P1.5 — Collapse 3 processes → 1 clean boundary 🟠 architecture

Where: server/_core/index.ts (spawns FastAPI + bridge), server/hypermesh_bridge.py.

Change: Node keeps only the web/tRPC + auth role and talks to one FastAPI over HTTP (HYPERMESH_API_URL). Delete the bridge (after P0.4 deprecation). Add a supervised health-check: if FastAPI is unreachable, tRPC returns a clean 503 with a “backend starting” state instead of opaque 502s. Document the two-process topology (web + db-api) as the supported deployment.

Acceptance: one node + one python process; bridge gone; FastAPI-down → graceful 503. Effort: 1 wk. Risk: medium.

P1.6 — SDK to 1.0 (the front door) 🟢 adoption

Where: sdk-ts/src/ — strongest existing surface (typed, zero-dep).

Change: full type coverage for connectors/analytics/virtual (currently partial); retry + backoff with idempotency awareness; semver 1.0 + CHANGELOG; quickstart README (“install → create table → insert → query in 10 lines”); publish pipeline.

Acceptance: 1.0 published, npm i quickstart runs end-to-end against a local server. Effort: 1 wk. Risk: low.

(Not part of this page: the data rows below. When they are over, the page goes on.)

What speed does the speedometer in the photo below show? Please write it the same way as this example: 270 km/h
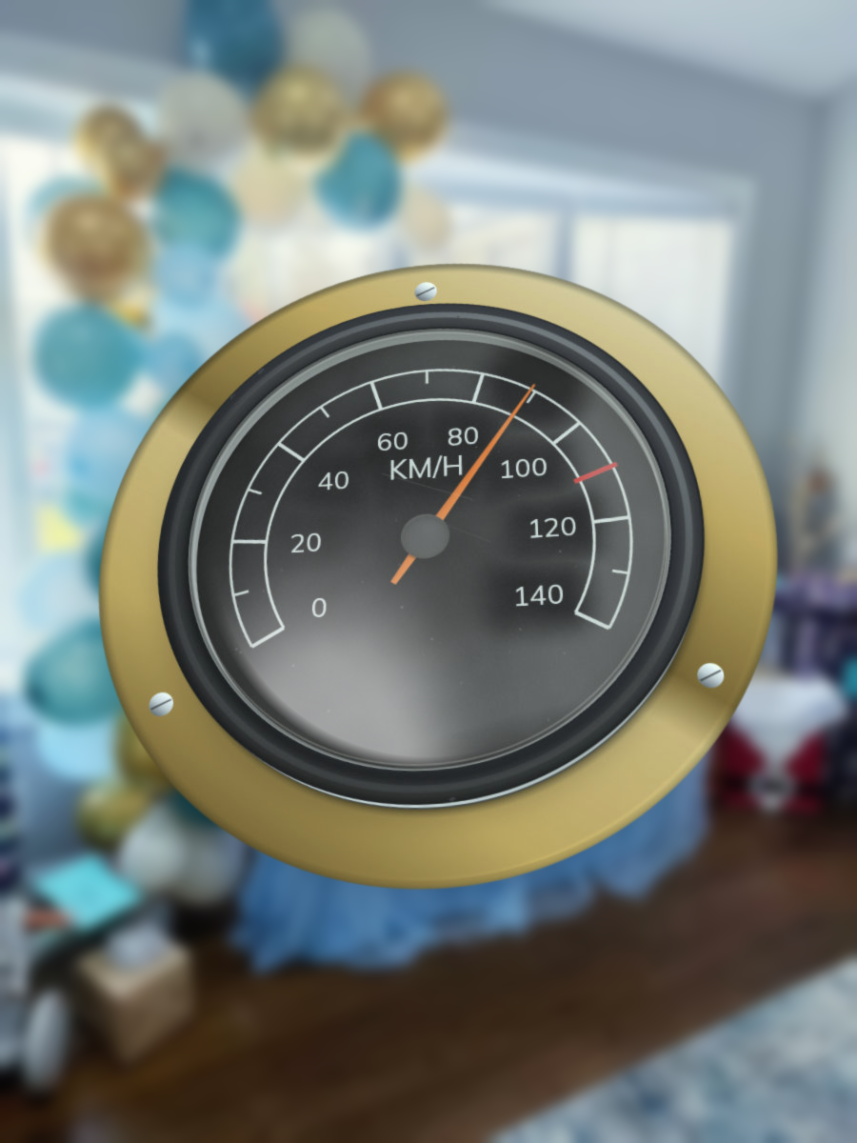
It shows 90 km/h
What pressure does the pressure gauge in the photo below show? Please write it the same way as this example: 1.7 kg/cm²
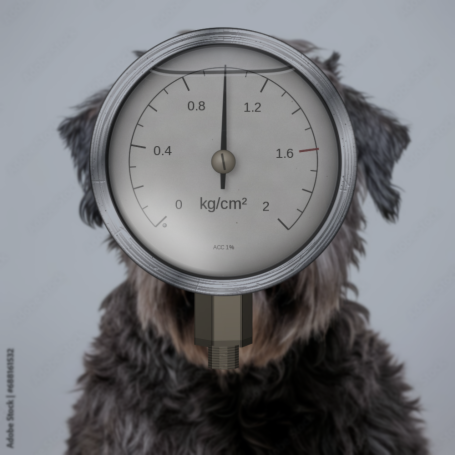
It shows 1 kg/cm²
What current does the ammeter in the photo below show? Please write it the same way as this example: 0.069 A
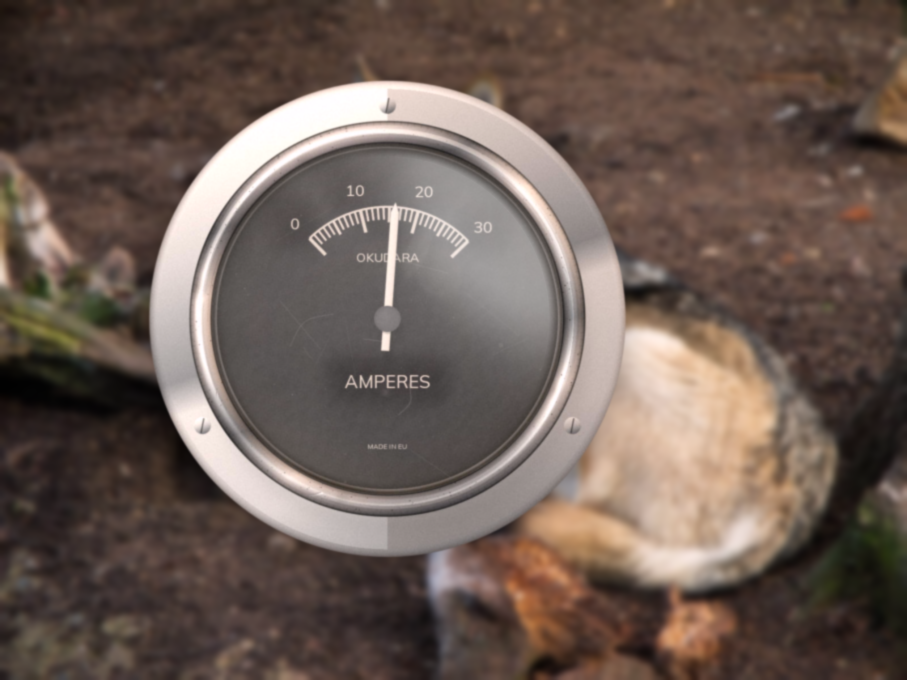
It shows 16 A
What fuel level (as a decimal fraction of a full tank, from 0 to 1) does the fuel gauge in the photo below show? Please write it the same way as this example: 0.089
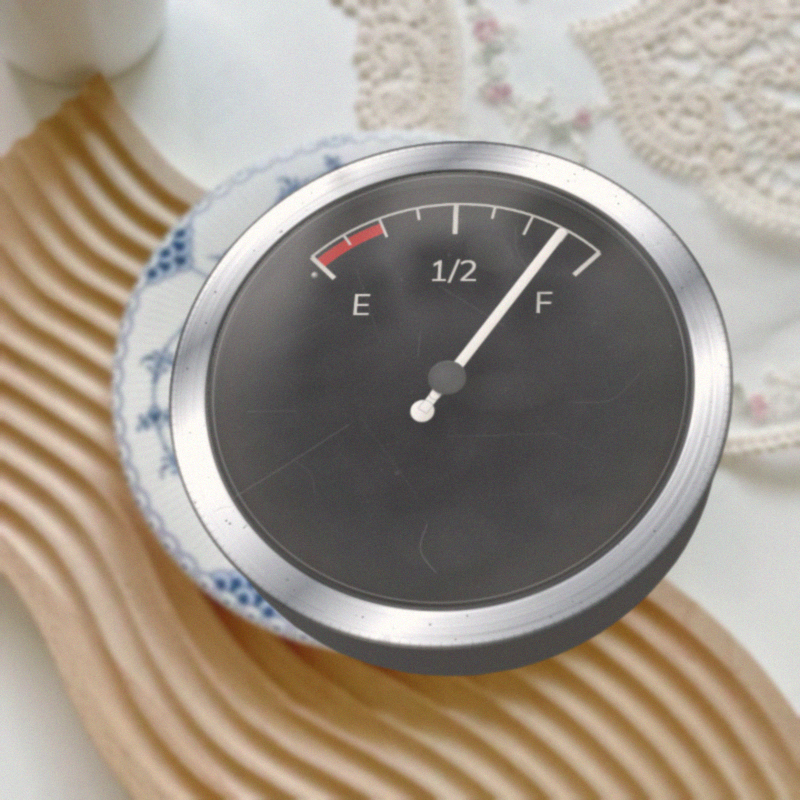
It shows 0.875
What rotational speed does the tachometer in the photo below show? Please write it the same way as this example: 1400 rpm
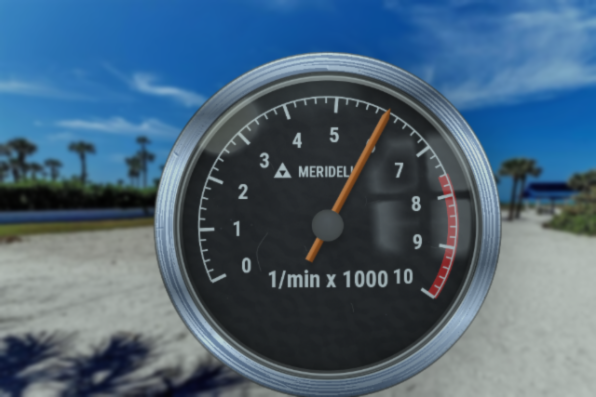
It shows 6000 rpm
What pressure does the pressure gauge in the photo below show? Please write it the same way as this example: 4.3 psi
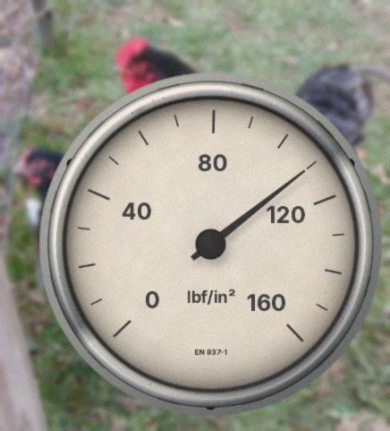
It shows 110 psi
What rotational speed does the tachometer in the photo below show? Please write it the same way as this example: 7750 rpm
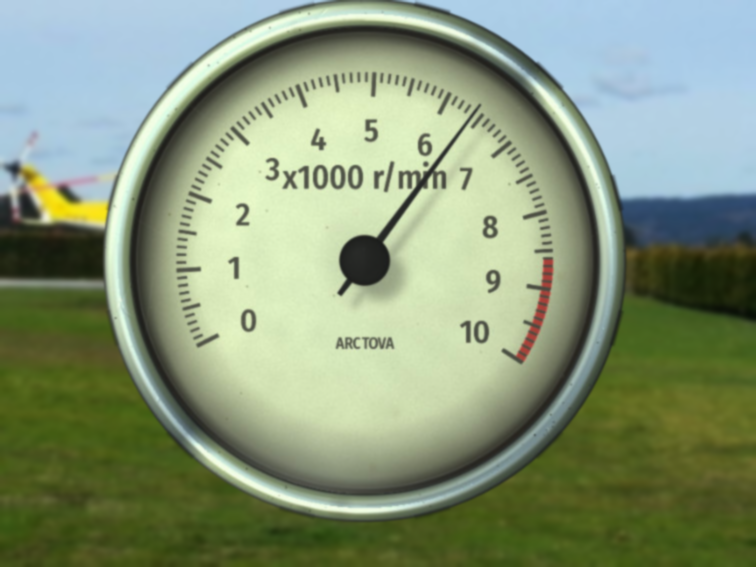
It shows 6400 rpm
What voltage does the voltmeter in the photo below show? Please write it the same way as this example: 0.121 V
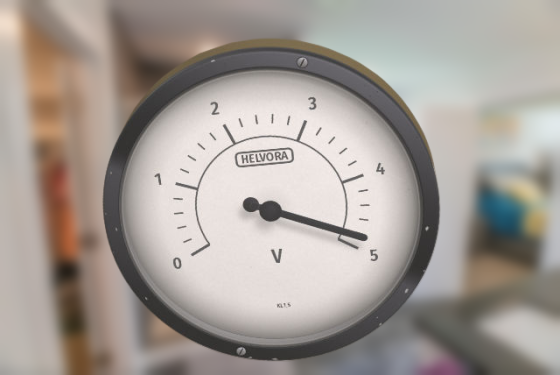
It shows 4.8 V
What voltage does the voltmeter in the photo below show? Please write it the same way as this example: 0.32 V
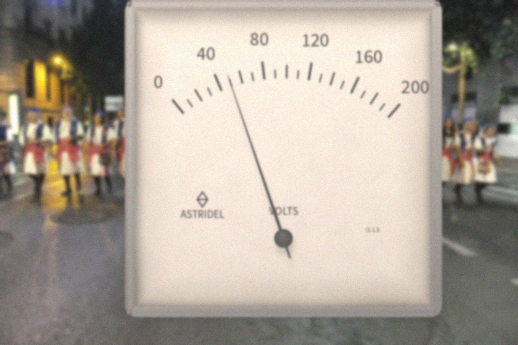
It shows 50 V
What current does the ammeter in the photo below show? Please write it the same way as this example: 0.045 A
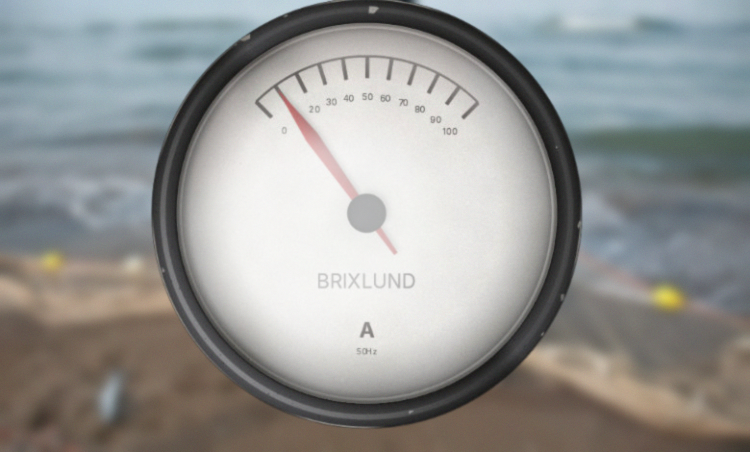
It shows 10 A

P1.7 — CI/CD + automated backups 🟠 ops

Where: new .github/workflows/ci.yml; docker-compose*.yml; _cli.py backup (539-619).

Change:

CI: pytest (incl. new injection/crash/txn suites), tsc, vitest, docker build, a dependency/secret scan. Block merge on red.
Backups: a sidecar/cron that runs hmdb backup on a schedule to a configured target (S3/GCS), with restore-verification in CI (backup → restore → integrity check).

Acceptance: PRs run CI green-gated; nightly backup artifact produced and test-restored. Effort: 1 wk. Risk: low.

Sequencing / dependencies

Phase 0 ships first, independently (days).
P1.1 + P1.2 are joined (durability + atomic commit share the WAL changes) — do as one ~3–4 wk workstream, behind the fault-injection suite.
P1.3/P1.4 parallelizable after P1.1 lands (they touch the C query path; coordinate merges).
P1.5/P1.6/P1.7 are independent and can run in parallel by a second person.

Explicit non-goals for Phases 0–1

No Snowflake/Postgres Virtual backend; Virtual stays DuckDB + “experimental.”
No new AI surface; SNN/RAG stay as-is, labeled experimental.
No new Mayo/JAMA ML claims beyond the honest reframe in P0.5.